Fred Pearce reviews Laurence C. Smith's The World in 2050, in Seed:
The World in 2050 is the best new geography book of the year. If that sounds underwhelming, it shouldn’t. Geography is the new hot discipline. A new generation of geographers is integrating the myriad concerns of the world, whether economic or political, social or environmental.
They are making sense of the globalisation of economics and environmental concerns in a way potentially as important as the cartographers of the middle ages. They are charting our limits and firing our imaginations. In this “thought experiment” into what kind of a world we may face just 40 years hence, Larry Smith shows the power of geography superbly with some literary ability.
To set the scene, he offers four global forces that will shape the coming decades. The first is escalating human demand on diminishing global resources, from water to oil to food. Smith skilfully sums up the global revolution created by the widespread use of fossil fuels in a sentence. “Packed inside a single barrel of oil is about the same amount of energy as would be produced from eight years of labour by an average-sized man.”
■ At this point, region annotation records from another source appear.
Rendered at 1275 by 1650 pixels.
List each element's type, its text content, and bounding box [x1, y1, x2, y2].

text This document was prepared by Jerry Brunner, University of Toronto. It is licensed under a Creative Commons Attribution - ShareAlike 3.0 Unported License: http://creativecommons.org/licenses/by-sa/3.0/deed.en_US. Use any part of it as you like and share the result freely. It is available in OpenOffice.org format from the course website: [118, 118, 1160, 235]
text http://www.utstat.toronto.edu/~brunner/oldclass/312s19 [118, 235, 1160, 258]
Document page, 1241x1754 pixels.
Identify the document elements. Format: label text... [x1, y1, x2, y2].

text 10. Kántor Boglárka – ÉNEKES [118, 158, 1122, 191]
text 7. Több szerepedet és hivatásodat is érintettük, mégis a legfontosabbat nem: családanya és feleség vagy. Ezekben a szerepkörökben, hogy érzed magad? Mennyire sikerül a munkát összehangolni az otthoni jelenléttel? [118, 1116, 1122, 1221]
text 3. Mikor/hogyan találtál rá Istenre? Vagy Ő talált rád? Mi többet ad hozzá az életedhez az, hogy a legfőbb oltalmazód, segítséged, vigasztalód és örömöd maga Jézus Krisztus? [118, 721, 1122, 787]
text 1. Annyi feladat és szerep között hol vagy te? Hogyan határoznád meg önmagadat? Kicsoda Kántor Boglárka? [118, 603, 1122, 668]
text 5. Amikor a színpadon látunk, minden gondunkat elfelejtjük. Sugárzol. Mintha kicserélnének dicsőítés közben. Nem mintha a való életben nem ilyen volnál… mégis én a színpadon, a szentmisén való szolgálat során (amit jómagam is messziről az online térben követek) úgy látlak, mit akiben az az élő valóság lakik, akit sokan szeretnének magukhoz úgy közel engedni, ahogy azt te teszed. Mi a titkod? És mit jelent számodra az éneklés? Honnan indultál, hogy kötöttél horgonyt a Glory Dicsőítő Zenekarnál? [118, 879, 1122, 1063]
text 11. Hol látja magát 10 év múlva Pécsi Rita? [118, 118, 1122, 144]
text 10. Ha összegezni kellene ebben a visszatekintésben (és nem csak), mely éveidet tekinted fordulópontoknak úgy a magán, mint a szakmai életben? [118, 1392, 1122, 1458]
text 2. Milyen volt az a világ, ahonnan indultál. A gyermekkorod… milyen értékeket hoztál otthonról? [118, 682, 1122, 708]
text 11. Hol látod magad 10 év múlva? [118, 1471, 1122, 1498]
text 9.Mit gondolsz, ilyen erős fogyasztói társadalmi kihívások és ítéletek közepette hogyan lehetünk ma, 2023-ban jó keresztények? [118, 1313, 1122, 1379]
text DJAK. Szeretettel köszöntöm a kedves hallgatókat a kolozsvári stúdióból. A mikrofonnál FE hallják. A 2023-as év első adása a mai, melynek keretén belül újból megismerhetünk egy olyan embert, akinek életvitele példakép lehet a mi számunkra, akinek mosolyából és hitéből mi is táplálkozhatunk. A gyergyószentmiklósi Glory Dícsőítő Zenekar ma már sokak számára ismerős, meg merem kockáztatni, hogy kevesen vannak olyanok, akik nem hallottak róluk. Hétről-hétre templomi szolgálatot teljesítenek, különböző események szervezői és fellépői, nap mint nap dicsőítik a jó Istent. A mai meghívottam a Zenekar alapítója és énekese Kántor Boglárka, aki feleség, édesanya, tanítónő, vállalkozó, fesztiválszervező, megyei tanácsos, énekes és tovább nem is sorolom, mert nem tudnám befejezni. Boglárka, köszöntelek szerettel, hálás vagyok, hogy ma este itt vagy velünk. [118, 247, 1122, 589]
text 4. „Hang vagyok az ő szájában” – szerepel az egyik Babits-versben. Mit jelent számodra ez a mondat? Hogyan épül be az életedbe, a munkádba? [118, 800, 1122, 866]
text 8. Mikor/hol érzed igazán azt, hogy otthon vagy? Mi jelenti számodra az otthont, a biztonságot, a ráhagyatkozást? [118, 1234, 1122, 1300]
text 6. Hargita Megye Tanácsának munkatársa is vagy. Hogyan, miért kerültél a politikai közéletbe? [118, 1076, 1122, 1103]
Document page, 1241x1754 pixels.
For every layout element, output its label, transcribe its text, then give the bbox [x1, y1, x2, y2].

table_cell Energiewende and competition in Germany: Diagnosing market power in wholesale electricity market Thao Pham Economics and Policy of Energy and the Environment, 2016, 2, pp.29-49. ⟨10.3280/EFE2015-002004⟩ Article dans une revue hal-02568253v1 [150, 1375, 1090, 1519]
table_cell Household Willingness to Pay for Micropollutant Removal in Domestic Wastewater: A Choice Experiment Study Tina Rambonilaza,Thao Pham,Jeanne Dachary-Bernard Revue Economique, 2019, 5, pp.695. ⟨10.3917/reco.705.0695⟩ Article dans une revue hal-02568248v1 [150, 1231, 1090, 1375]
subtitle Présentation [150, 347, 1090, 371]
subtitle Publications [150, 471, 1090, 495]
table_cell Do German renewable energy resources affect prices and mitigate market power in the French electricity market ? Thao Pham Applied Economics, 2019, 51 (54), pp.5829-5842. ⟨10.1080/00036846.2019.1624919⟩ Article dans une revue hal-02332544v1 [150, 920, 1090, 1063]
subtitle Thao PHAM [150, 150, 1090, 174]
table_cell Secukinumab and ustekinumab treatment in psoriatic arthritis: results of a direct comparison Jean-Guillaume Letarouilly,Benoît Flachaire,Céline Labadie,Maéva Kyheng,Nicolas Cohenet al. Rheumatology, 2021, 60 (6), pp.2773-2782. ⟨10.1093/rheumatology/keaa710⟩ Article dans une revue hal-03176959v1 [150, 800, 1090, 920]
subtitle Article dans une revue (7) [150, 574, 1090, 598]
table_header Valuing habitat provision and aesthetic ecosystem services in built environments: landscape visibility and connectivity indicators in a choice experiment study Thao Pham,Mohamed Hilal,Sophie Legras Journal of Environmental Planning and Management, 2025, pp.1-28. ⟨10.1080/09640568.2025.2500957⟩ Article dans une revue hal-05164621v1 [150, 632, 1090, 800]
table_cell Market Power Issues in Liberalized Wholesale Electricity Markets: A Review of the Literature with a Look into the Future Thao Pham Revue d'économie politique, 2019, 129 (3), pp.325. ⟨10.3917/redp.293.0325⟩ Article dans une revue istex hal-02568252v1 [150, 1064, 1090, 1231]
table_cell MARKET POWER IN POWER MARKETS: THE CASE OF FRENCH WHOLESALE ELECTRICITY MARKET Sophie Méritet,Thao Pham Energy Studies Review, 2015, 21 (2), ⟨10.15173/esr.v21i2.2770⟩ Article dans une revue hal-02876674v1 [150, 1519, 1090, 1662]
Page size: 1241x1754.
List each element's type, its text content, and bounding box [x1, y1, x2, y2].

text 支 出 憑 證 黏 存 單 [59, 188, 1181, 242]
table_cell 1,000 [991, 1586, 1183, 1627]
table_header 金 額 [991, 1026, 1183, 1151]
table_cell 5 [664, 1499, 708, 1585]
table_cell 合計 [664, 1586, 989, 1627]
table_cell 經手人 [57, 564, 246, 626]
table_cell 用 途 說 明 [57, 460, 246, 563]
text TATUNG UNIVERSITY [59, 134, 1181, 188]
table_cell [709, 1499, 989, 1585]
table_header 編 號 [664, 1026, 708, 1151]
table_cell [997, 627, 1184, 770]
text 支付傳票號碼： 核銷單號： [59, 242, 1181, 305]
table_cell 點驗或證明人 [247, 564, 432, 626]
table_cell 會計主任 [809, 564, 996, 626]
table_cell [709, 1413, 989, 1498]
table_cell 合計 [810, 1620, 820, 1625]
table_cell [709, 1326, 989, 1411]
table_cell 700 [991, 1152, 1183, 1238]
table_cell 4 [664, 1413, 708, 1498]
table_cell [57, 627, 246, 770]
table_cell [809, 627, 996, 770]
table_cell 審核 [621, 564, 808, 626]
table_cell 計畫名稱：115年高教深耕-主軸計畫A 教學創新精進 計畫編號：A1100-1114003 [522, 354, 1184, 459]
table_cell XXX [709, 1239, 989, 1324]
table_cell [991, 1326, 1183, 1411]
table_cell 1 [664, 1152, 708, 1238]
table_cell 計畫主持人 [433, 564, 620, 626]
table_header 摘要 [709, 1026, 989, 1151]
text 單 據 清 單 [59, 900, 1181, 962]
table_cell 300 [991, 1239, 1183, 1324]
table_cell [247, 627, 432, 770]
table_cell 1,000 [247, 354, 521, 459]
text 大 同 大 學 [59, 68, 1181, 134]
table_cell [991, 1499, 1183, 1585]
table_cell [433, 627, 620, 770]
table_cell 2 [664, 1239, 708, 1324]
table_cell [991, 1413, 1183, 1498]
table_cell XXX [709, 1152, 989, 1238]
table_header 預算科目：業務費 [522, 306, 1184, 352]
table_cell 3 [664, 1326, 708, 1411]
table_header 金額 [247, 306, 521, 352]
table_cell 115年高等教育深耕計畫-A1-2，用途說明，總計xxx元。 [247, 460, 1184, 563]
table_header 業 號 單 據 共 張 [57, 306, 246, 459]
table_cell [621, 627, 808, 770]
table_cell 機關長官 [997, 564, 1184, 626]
And he poses a central ethical dilemma with similar pithiness, asking: “What if you could play God and do the noble, ethically fair thing by converting the entire developing world’s level of material consumption to that now carried out by North Americans. By merely snapping your fingers you could eliminate this misery. Would you?” He adds: “I sure hope not.”
Then there is demography. He looks forward to the completion of the “demographic transition” and the end of population growth, but wonders how close a stable population may be.